Parameter handle is tied to the prepared statement and will be freed when the statement is destroyed.

Connections and Concurrency

DuckDB uses a multi-threaded execution engine to run parts of the query in parallel. ODBC drivers may or may not support using the same connection from different threads concurrently. To prevent possible concurrency problems the extension does not allow to use the same connection from multiple threads.
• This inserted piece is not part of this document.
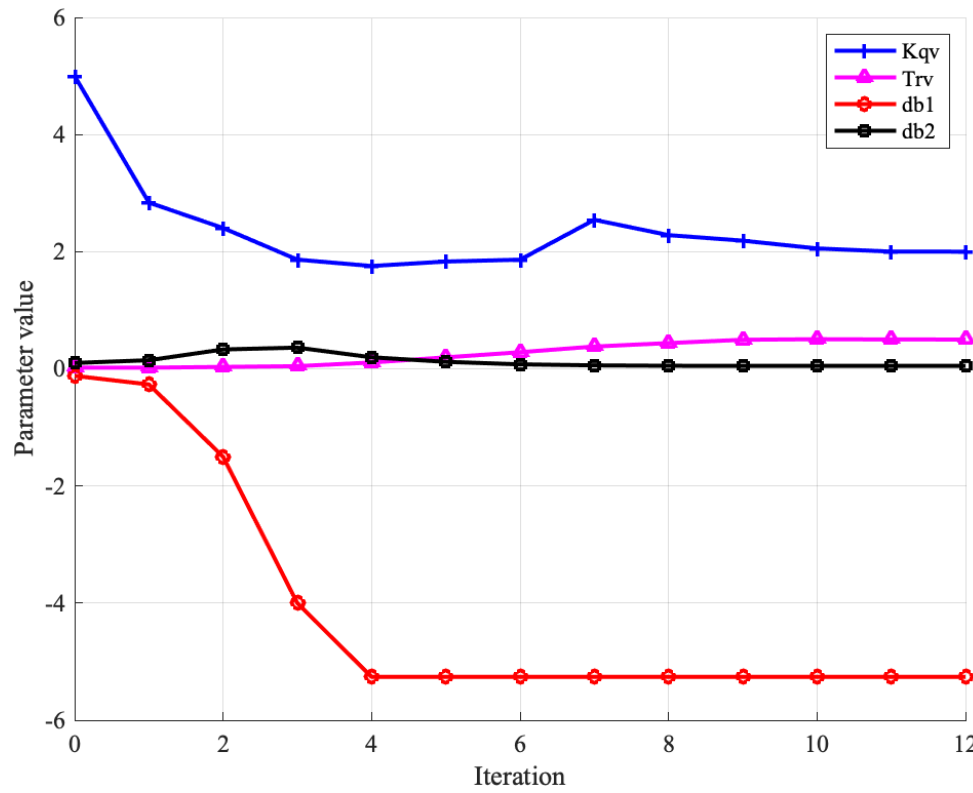
Figure 8. Progress of the parameters estimation process.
For example, the following query:

FROM odbc_query(getvariable('conn'), 'SELECT ''foo'' col1 FROM DUAL')
UNION ALL
FROM odbc_query(getvariable('conn'), 'SELECT ''bar'' col1 FROM DUAL')

will fail with:

Invalid Input Error:
'odbc_query' error: ODBC connection not found on global init, id: 139760181976192

This can be avoided by using multiple ODBC connections:

FROM odbc_query(getvariable('conn1'), 'SELECT ''foo'' col1 FROM DUAL')
UNION ALL
FROM odbc_query(getvariable('conn2'), 'SELECT ''bar'' col1 FROM DUAL')

Or by disabling multi-threaded execution setting threads DuckDB option to 1.

Transaction Management

According to ODBC specification, connections to remote DB are expected to have auto-commit mode enabled by default.
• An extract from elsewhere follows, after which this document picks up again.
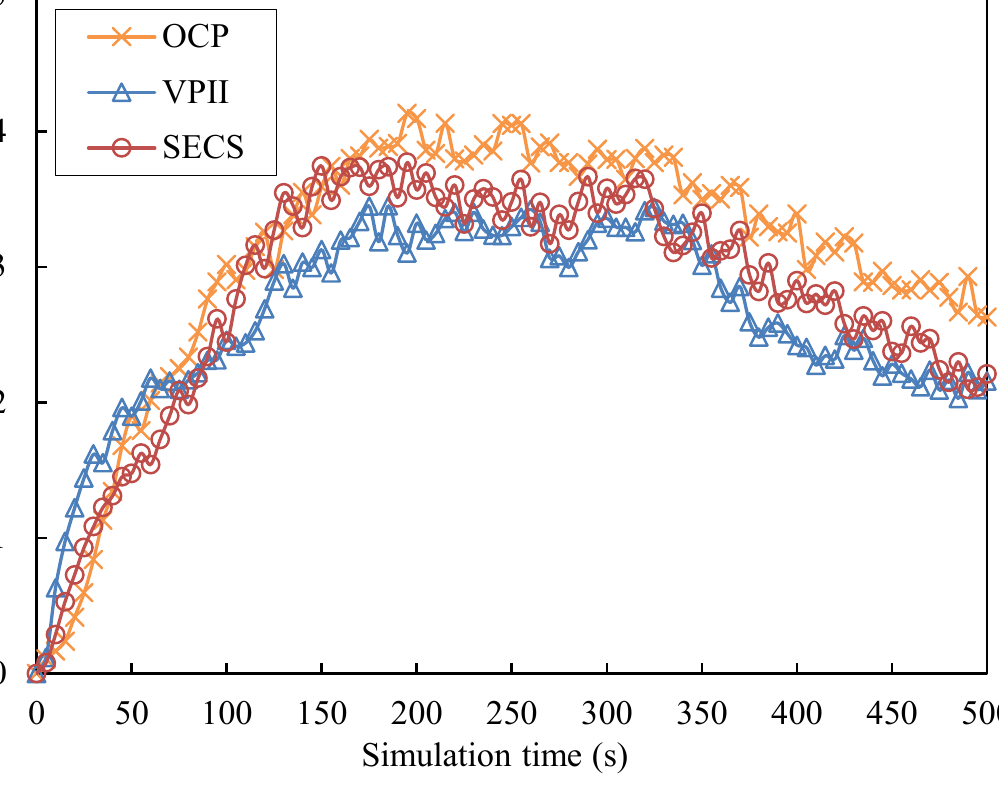
Figure 3. Startup delay against simulation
As a general rule, transaction commands BEGIN TRANSACTION/COMMIT/ROLLBACK are not supposed to be sent over ODBC as SQL commands. Doing so may or may not be supported by the particular driver. Instead ODBC provides the API to manage transactions.

This API is exposed in the following functions:

When odbc_begin_transaction is called on the connection, the auto-commit mode on this connection is disabled and an implicit transaction is started. There is currently no support for enabling auto-commit back on such connection.
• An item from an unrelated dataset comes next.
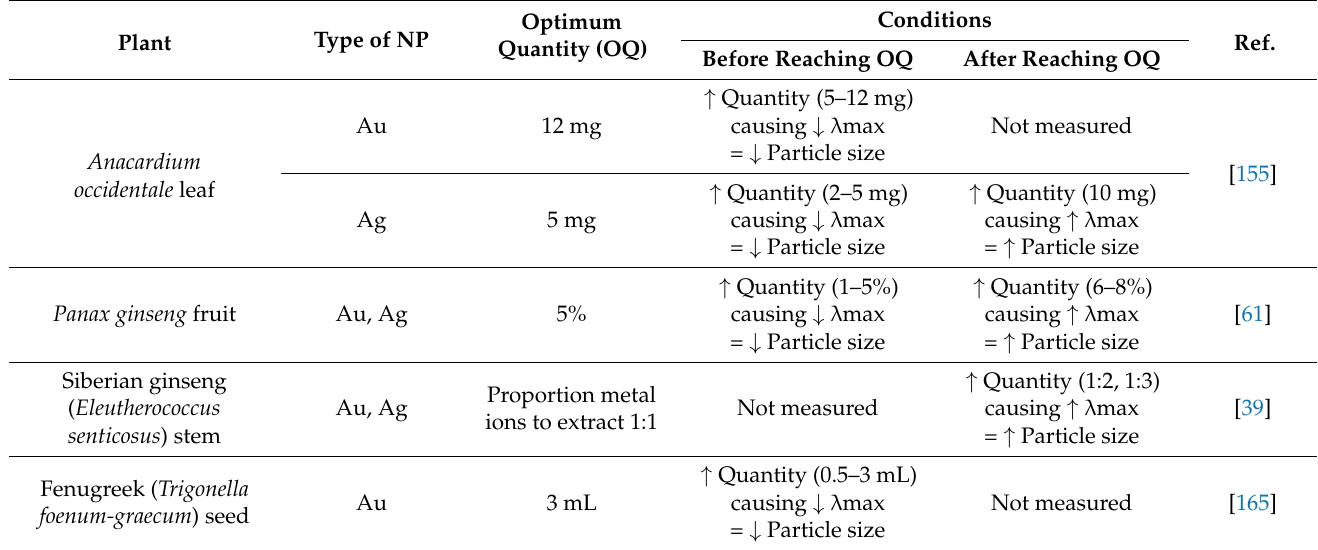
Table 9. Effect of concentration on the characteristics of AuNPs and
After the transaction is started, call odbc_commit or odbc_rollback to complete this transaction. After the completion is performed, new implicit transaction is started on this connection automatically.

Performance

ODBC is not a high-performance API, odbc_query uses multiple API calls per-row and performs UCS-2 to UTF-8 conversion for every VARCHAR value. Besides that, query processing is strictly single-threaded.

When submitting issues related only to performance please check the performance in comparable scenarios, for example with pyodbc.